*** Opening of Data section ***

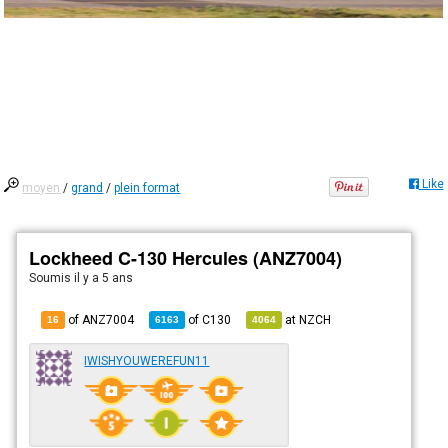
Like
moyen
/
grand
/
plein format
Lockheed C-130 Hercules (ANZ7004)
Soumis
il y a 5 ans
of ANZ7004
of
C130
at
NZCH
16
6163
4064
IWISHYOUWEREFUN11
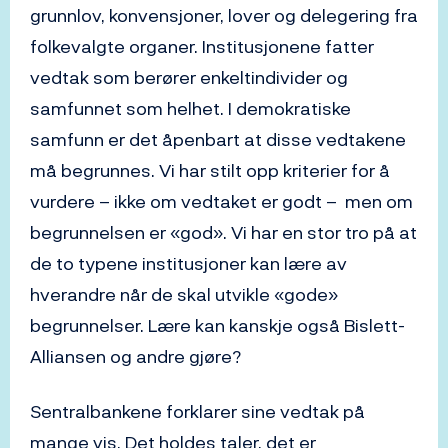
grunnlov, konvensjoner, lover og delegering fra
folkevalgte organer. Institusjonene fatter
vedtak som berører enkeltindivider og
samfunnet som helhet. I demokratiske
samfunn er det åpenbart at disse vedtakene
må begrunnes. Vi har stilt opp kriterier for å
vurdere – ikke om vedtaket er godt – men om
begrunnelsen er «god». Vi har en stor tro på at
de to typene institusjoner kan lære av
hverandre når de skal utvikle «gode»
begrunnelser. Lære kan kanskje også Bislett-
Alliansen og andre gjøre?
Sentralbankene forklarer sine vedtak på
mange vis. Det holdes taler, det er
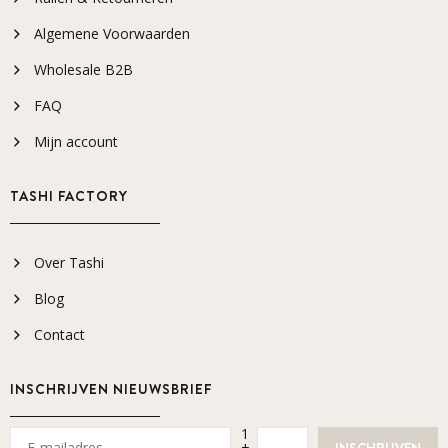
Algemene Voorwaarden
Wholesale B2B
FAQ
Mijn account
TASHI FACTORY
Over Tashi
Blog
Contact
INSCHRIJVEN NIEUWSBRIEF
1
+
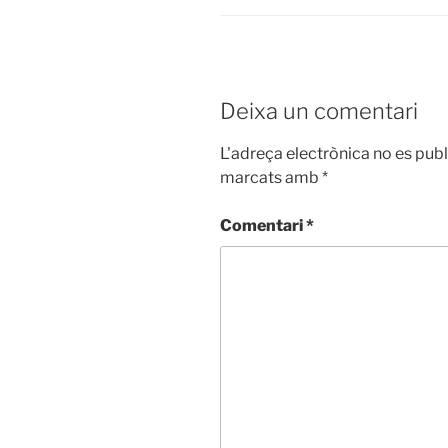
Deixa un comentari
L'adreça electrònica no es publ
marcats amb
*
Comentari
*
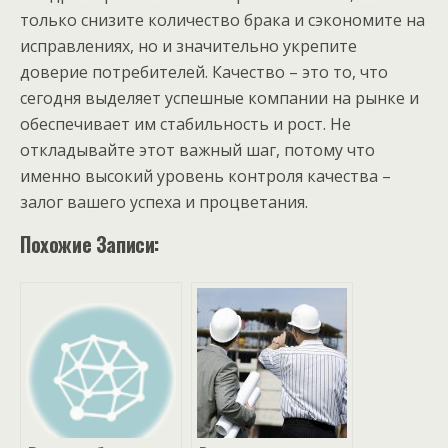
только снизите количество брака и сэкономите на
исправлениях, но и значительно укрепите
доверие потребителей. Качество – это то, что
сегодня выделяет успешные компании на рынке и
обеспечивает им стабильность и рост. Не
откладывайте этот важный шаг, потому что
именно высокий уровень контроля качества –
залог вашего успеха и процветания.
Похожие Записи:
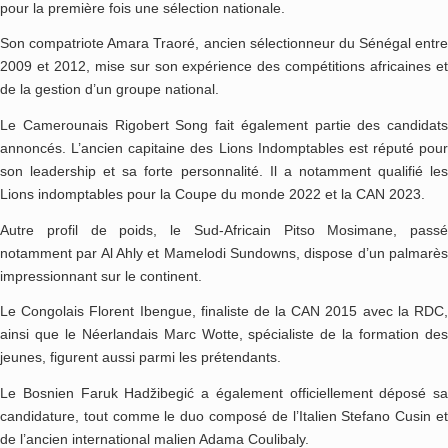
pour la première fois une sélection nationale.
Son compatriote Amara Traoré, ancien sélectionneur du Sénégal entre
2009 et 2012, mise sur son expérience des compétitions africaines et
de la gestion d’un groupe national.
Le Camerounais Rigobert Song fait également partie des candidats
annoncés. L’ancien capitaine des Lions Indomptables est réputé pour
son leadership et sa forte personnalité. Il a notamment qualifié les
Lions indomptables pour la Coupe du monde 2022 et la CAN 2023.
Autre profil de poids, le Sud-Africain Pitso Mosimane, passé
notamment par Al Ahly et Mamelodi Sundowns, dispose d’un palmarès
impressionnant sur le continent.
Le Congolais Florent Ibengue, finaliste de la CAN 2015 avec la RDC,
ainsi que le Néerlandais Marc Wotte, spécialiste de la formation des
jeunes, figurent aussi parmi les prétendants.
Le Bosnien Faruk Hadžibegić a également officiellement déposé sa
candidature, tout comme le duo composé de l’Italien Stefano Cusin et
de l’ancien international malien Adama Coulibaly.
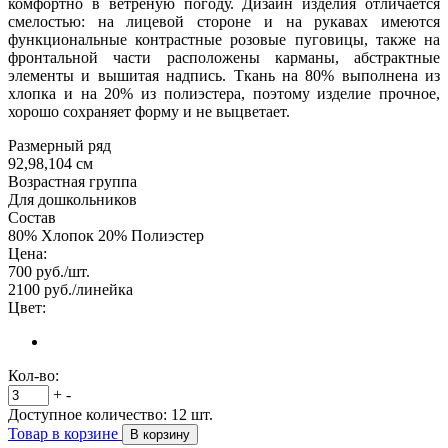
комфортно в ветреную погоду. Дизайн изделия отличается
смелостью: на лицевой стороне и на рукавах имеются
функциональные контрастные розовые пуговицы, также на
фронтальной части расположены карманы, абстрактные
элементы и вышитая надпись. Ткань на 80% выполнена из
хлопка и на 20% из полиэстера, поэтому изделие прочное,
хорошо сохраняет форму и не выцветает.
Размерный ряд
92,98,104 см
Возрастная группа
Для дошкольников
Состав
80% Хлопок 20% Полиэстер
Цена:
700
руб./шт.
2100
руб./линейка
Цвет:
Кол-во:
+
-
Доступное количество:
12
шт.
Товар в корзине
В корзину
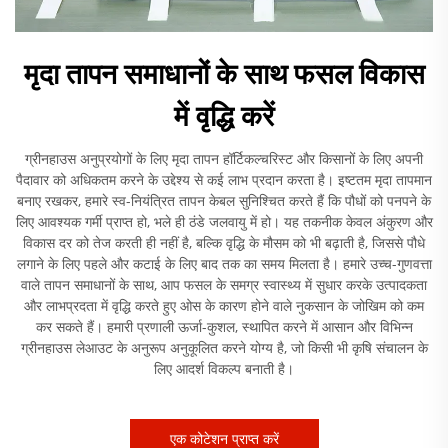
मृदा तापन समाधानों के साथ फसल विकास
में वृद्धि करें
ग्रीनहाउस अनुप्रयोगों के लिए मृदा तापन हॉर्टिकल्चरिस्ट और किसानों के लिए अपनी
पैदावार को अधिकतम करने के उद्देश्य से कई लाभ प्रदान करता है। इष्टतम मृदा तापमान
बनाए रखकर, हमारे स्व-नियंत्रित तापन केबल सुनिश्चित करते हैं कि पौधों को पनपने के
लिए आवश्यक गर्मी प्राप्त हो, भले ही ठंडे जलवायु में हो। यह तकनीक केवल अंकुरण और
विकास दर को तेज करती ही नहीं है, बल्कि वृद्धि के मौसम को भी बढ़ाती है, जिससे पौधे
लगाने के लिए पहले और कटाई के लिए बाद तक का समय मिलता है। हमारे उच्च-गुणवत्ता
वाले तापन समाधानों के साथ, आप फसल के समग्र स्वास्थ्य में सुधार करके उत्पादकता
और लाभप्रदता में वृद्धि करते हुए ओस के कारण होने वाले नुकसान के जोखिम को कम
कर सकते हैं। हमारी प्रणाली ऊर्जा-कुशल, स्थापित करने में आसान और विभिन्न
ग्रीनहाउस लेआउट के अनुरूप अनुकूलित करने योग्य है, जो किसी भी कृषि संचालन के
लिए आदर्श विकल्प बनाती है।
एक कोटेशन प्राप्त करें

*** Close of Data section ***

§ Task directions
Every entry must be transcribed exactly. Pictures do not belong in the copy.

§ Your response
Like
moyen
/
grand
/
plein format
Lockheed C-130 Hercules (ANZ7004)
Soumis
il y a 5 ans
of ANZ7004
of
C130
at
NZCH
16
6163
4064
IWISHYOUWEREFUN11
grunnlov, konvensjoner, lover og delegering fra
folkevalgte organer. Institusjonene fatter
vedtak som berører enkeltindivider og
samfunnet som helhet. I demokratiske
samfunn er det åpenbart at disse vedtakene
må begrunnes. Vi har stilt opp kriterier for å
vurdere – ikke om vedtaket er godt – men om
begrunnelsen er «god». Vi har en stor tro på at
de to typene institusjoner kan lære av
hverandre når de skal utvikle «gode»
begrunnelser. Lære kan kanskje også Bislett-
Alliansen og andre gjøre?
Sentralbankene forklarer sine vedtak på
mange vis. Det holdes taler, det er
Algemene Voorwaarden
Wholesale B2B
FAQ
Mijn account
TASHI FACTORY
Over Tashi
Blog
Contact
INSCHRIJVEN NIEUWSBRIEF
1
+
Deixa un comentari
L'adreça electrònica no es publ
marcats amb
*
Comentari
*
только снизите количество брака и сэкономите на
исправлениях, но и значительно укрепите
доверие потребителей. Качество – это то, что
сегодня выделяет успешные компании на рынке и
обеспечивает им стабильность и рост. Не
откладывайте этот важный шаг, потому что
именно высокий уровень контроля качества –
залог вашего успеха и процветания.
Похожие Записи:
pour la première fois une sélection nationale.
Son compatriote Amara Traoré, ancien sélectionneur du Sénégal entre
2009 et 2012, mise sur son expérience des compétitions africaines et
de la gestion d’un groupe national.
Le Camerounais Rigobert Song fait également partie des candidats
annoncés. L’ancien capitaine des Lions Indomptables est réputé pour
son leadership et sa forte personnalité. Il a notamment qualifié les
Lions indomptables pour la Coupe du monde 2022 et la CAN 2023.
Autre profil de poids, le Sud-Africain Pitso Mosimane, passé
notamment par Al Ahly et Mamelodi Sundowns, dispose d’un palmarès
impressionnant sur le continent.
Le Congolais Florent Ibengue, finaliste de la CAN 2015 avec la RDC,
ainsi que le Néerlandais Marc Wotte, spécialiste de la formation des
jeunes, figurent aussi parmi les prétendants.
Le Bosnien Faruk Hadžibegić a également officiellement déposé sa
candidature, tout comme le duo composé de l’Italien Stefano Cusin et
de l’ancien international malien Adama Coulibaly.
комфортно в ветреную погоду. Дизайн изделия отличается
смелостью: на лицевой стороне и на рукавах имеются
функциональные контрастные розовые пуговицы, также на
фронтальной части расположены карманы, абстрактные
элементы и вышитая надпись. Ткань на 80% выполнена из
хлопка и на 20% из полиэстера, поэтому изделие прочное,
хорошо сохраняет форму и не выцветает.
Размерный ряд
92,98,104 см
Возрастная группа
Для дошкольников
Состав
80% Хлопок 20% Полиэстер
Цена:
700
руб./шт.
2100
руб./линейка
Цвет:
Кол-во:
+
-
Доступное количество:
12
шт.
Товар в корзине
В корзину
मृदा तापन समाधानों के साथ फसल विकास
में वृद्धि करें
ग्रीनहाउस अनुप्रयोगों के लिए मृदा तापन हॉर्टिकल्चरिस्ट और किसानों के लिए अपनी
पैदावार को अधिकतम करने के उद्देश्य से कई लाभ प्रदान करता है। इष्टतम मृदा तापमान
बनाए रखकर, हमारे स्व-नियंत्रित तापन केबल सुनिश्चित करते हैं कि पौधों को पनपने के
लिए आवश्यक गर्मी प्राप्त हो, भले ही ठंडे जलवायु में हो। यह तकनीक केवल अंकुरण और
विकास दर को तेज करती ही नहीं है, बल्कि वृद्धि के मौसम को भी बढ़ाती है, जिससे पौधे
लगाने के लिए पहले और कटाई के लिए बाद तक का समय मिलता है। हमारे उच्च-गुणवत्ता
वाले तापन समाधानों के साथ, आप फसल के समग्र स्वास्थ्य में सुधार करके उत्पादकता
और लाभप्रदता में वृद्धि करते हुए ओस के कारण होने वाले नुकसान के जोखिम को कम
कर सकते हैं। हमारी प्रणाली ऊर्जा-कुशल, स्थापित करने में आसान और विभिन्न
ग्रीनहाउस लेआउट के अनुरूप अनुकूलित करने योग्य है, जो किसी भी कृषि संचालन के
लिए आदर्श विकल्प बनाती है।
एक कोटेशन प्राप्त करें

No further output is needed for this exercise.